→ **Task statement**
Please reproduce every one of the rows below line for line, changing nothing.

→ **Data excerpts**
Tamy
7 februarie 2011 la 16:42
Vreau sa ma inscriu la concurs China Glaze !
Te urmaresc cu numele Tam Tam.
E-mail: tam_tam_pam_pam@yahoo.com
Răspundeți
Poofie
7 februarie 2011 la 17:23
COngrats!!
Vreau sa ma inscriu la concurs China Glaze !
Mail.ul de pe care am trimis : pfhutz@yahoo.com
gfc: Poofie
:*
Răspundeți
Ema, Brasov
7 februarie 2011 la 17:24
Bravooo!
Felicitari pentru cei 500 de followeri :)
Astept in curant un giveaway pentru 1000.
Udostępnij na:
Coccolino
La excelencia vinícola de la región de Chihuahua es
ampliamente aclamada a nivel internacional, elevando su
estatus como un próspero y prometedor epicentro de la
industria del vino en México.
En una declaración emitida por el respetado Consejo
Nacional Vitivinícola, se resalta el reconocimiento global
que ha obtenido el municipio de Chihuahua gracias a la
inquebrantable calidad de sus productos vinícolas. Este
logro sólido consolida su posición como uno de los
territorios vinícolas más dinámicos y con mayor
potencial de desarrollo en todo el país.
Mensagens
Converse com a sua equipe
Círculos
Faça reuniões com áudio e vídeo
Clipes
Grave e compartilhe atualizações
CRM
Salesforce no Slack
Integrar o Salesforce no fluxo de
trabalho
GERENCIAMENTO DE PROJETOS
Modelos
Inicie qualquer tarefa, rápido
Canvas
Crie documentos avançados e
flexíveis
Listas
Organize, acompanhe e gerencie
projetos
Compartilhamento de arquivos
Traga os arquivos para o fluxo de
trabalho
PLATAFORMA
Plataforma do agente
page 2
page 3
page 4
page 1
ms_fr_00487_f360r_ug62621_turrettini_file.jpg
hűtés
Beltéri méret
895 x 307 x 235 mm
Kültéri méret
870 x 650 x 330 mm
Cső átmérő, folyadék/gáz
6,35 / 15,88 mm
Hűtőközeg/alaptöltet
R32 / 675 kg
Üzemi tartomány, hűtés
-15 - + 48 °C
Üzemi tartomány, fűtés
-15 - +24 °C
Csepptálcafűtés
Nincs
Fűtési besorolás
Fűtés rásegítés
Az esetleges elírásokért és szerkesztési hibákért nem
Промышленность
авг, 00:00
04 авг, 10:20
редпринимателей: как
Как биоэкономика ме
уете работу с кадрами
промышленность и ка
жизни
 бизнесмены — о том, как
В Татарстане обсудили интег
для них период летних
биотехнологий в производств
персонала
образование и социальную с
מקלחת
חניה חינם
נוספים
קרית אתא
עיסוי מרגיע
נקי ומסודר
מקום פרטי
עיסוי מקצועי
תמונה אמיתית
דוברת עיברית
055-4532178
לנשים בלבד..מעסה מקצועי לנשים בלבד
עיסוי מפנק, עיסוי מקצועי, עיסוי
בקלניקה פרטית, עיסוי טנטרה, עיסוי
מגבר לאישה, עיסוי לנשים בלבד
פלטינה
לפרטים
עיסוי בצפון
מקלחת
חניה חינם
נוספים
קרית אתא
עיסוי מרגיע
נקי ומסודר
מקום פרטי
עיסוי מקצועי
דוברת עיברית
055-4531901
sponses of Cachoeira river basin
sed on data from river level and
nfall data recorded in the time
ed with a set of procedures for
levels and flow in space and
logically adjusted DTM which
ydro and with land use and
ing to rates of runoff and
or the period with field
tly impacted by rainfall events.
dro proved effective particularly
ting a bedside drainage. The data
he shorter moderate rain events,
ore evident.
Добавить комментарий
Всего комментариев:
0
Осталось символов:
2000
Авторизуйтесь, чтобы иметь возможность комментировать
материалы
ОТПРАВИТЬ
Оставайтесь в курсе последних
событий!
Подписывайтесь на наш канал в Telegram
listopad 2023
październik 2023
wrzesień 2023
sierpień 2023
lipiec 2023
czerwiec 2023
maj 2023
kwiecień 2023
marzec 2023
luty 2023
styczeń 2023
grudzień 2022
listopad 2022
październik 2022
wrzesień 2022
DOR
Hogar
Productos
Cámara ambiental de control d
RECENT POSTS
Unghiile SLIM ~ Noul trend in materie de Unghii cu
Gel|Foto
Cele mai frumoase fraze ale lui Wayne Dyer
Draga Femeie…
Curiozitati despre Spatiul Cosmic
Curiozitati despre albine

→ **Exercise result**
Tamy
7 februarie 2011 la 16:42
Vreau sa ma inscriu la concurs China Glaze !
Te urmaresc cu numele Tam Tam.
E-mail: tam_tam_pam_pam@yahoo.com
Răspundeți
Poofie
7 februarie 2011 la 17:23
COngrats!!
Vreau sa ma inscriu la concurs China Glaze !
Mail.ul de pe care am trimis : pfhutz@yahoo.com
gfc: Poofie
:*
Răspundeți
Ema, Brasov
7 februarie 2011 la 17:24
Bravooo!
Felicitari pentru cei 500 de followeri :)
Astept in curant un giveaway pentru 1000.
Udostępnij na:
Coccolino
La excelencia vinícola de la región de Chihuahua es
ampliamente aclamada a nivel internacional, elevando su
estatus como un próspero y prometedor epicentro de la
industria del vino en México.
En una declaración emitida por el respetado Consejo
Nacional Vitivinícola, se resalta el reconocimiento global
que ha obtenido el municipio de Chihuahua gracias a la
inquebrantable calidad de sus productos vinícolas. Este
logro sólido consolida su posición como uno de los
territorios vinícolas más dinámicos y con mayor
potencial de desarrollo en todo el país.
Mensagens
Converse com a sua equipe
Círculos
Faça reuniões com áudio e vídeo
Clipes
Grave e compartilhe atualizações
CRM
Salesforce no Slack
Integrar o Salesforce no fluxo de
trabalho
GERENCIAMENTO DE PROJETOS
Modelos
Inicie qualquer tarefa, rápido
Canvas
Crie documentos avançados e
flexíveis
Listas
Organize, acompanhe e gerencie
projetos
Compartilhamento de arquivos
Traga os arquivos para o fluxo de
trabalho
PLATAFORMA
Plataforma do agente
page 2
page 3
page 4
page 1
ms_fr_00487_f360r_ug62621_turrettini_file.jpg
hűtés
Beltéri méret
895 x 307 x 235 mm
Kültéri méret
870 x 650 x 330 mm
Cső átmérő, folyadék/gáz
6,35 / 15,88 mm
Hűtőközeg/alaptöltet
R32 / 675 kg
Üzemi tartomány, hűtés
-15 - + 48 °C
Üzemi tartomány, fűtés
-15 - +24 °C
Csepptálcafűtés
Nincs
Fűtési besorolás
Fűtés rásegítés
Az esetleges elírásokért és szerkesztési hibákért nem
Промышленность
авг, 00:00
04 авг, 10:20
редпринимателей: как
Как биоэкономика ме
уете работу с кадрами
промышленность и ка
жизни
 бизнесмены — о том, как
В Татарстане обсудили интег
для них период летних
биотехнологий в производств
персонала
образование и социальную с
מקלחת
חניה חינם
נוספים
קרית אתא
עיסוי מרגיע
נקי ומסודר
מקום פרטי
עיסוי מקצועי
תמונה אמיתית
דוברת עיברית
055-4532178
לנשים בלבד..מעסה מקצועי לנשים בלבד
עיסוי מפנק, עיסוי מקצועי, עיסוי
בקלניקה פרטית, עיסוי טנטרה, עיסוי
מגבר לאישה, עיסוי לנשים בלבד
פלטינה
לפרטים
עיסוי בצפון
מקלחת
חניה חינם
נוספים
קרית אתא
עיסוי מרגיע
נקי ומסודר
מקום פרטי
עיסוי מקצועי
דוברת עיברית
055-4531901
sponses of Cachoeira river basin
sed on data from river level and
nfall data recorded in the time
ed with a set of procedures for
levels and flow in space and
logically adjusted DTM which
ydro and with land use and
ing to rates of runoff and
or the period with field
tly impacted by rainfall events.
dro proved effective particularly
ting a bedside drainage. The data
he shorter moderate rain events,
ore evident.
Добавить комментарий
Всего комментариев:
0
Осталось символов:
2000
Авторизуйтесь, чтобы иметь возможность комментировать
материалы
ОТПРАВИТЬ
Оставайтесь в курсе последних
событий!
Подписывайтесь на наш канал в Telegram
listopad 2023
październik 2023
wrzesień 2023
sierpień 2023
lipiec 2023
czerwiec 2023
maj 2023
kwiecień 2023
marzec 2023
luty 2023
styczeń 2023
grudzień 2022
listopad 2022
październik 2022
wrzesień 2022
DOR
Hogar
Productos
Cámara ambiental de control d
RECENT POSTS
Unghiile SLIM ~ Noul trend in materie de Unghii cu
Gel|Foto
Cele mai frumoase fraze ale lui Wayne Dyer
Draga Femeie…
Curiozitati despre Spatiul Cosmic
Curiozitati despre albine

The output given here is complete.